Suppose we have an obervation and we want to test whether there is a treatment effect from 4 exclusive treatments. The null hypothesis is that the observations are random and independent of the treatment. I will generate 5000 random datasets with the null hypothesis and see whether the tests for each treatment are independent.
pvals = c()
betas = c()
for(i in c(1:4000)) {
df = data.frame(obs=rnorm(100),group=as.factor(rep(c(0:3),25)))
aa = summary(lm(formula = obs ~ group, data = df))
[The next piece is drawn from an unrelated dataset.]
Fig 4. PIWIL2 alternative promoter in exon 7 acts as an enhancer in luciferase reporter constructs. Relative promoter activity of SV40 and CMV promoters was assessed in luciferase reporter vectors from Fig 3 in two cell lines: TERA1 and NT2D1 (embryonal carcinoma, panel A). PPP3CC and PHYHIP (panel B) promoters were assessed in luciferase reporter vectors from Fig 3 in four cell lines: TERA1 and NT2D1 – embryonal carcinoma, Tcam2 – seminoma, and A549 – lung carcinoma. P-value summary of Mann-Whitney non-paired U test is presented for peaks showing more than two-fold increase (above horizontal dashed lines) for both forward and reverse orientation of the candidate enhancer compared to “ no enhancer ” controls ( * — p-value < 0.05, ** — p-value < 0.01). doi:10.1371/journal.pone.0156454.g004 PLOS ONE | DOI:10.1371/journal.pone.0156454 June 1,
pvals = cbind(pvals,aa$coefficients[,4])
betas = cbind(betas,aa$coefficients[,1])
}
Let us find the correlation of the p-values:
cor(t(pvals))
## (Intercept) group1 group2 group3
## (Intercept) 1.0000000 0.3770484 0.3641579 0.3729794
## group1 0.3770484 1.0000000 0.1559180 0.1783368
## group2 0.3641579 0.1559180 1.0000000 0.1666983
## group3 0.3729794 0.1783368 0.1666983 1.0000000
Correlation of the \(\beta\) estimates
cor(t(betas))
## (Intercept) group1 group2 group3
## (Intercept) 1.0000000 -0.7028761 -0.7058219 -0.7130741
## group1 -0.7028761 1.0000000 0.4917052 0.5113477
## group2 -0.7058219 0.4917052 1.0000000 0.5140349
## group3 -0.7130741 0.5113477 0.5140349 1.0000000
What is the false discovery rate for testing the effect of 1 treatment using a p-value of 0.05:
mean(pvals[2,]<0.05)
## [1] 0.05
Which is what we would expect. Now what if I am interested in the hypothesis that treatment 1 AND 2 are significant?
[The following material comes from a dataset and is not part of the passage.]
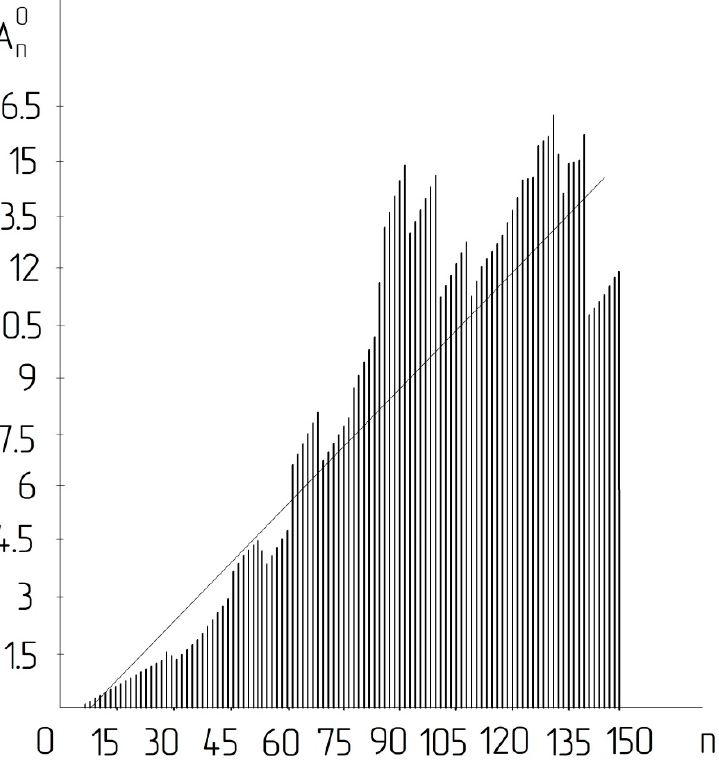
Figure 10. The spectrum of the rotor system is obtained by calculating the program.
mean( (pvals[2,] < 0.05)&(pvals[3,]<0.05) )
## [1] 0.00875
Well, if they were independent, I would expect 0.025 of the time to get p-values less than 0.05 for both cases. But I actually get a number higher than that. So its a little more liberal than independence. But its less than 0.05 so we’ll still be conservative if specified the same threshold.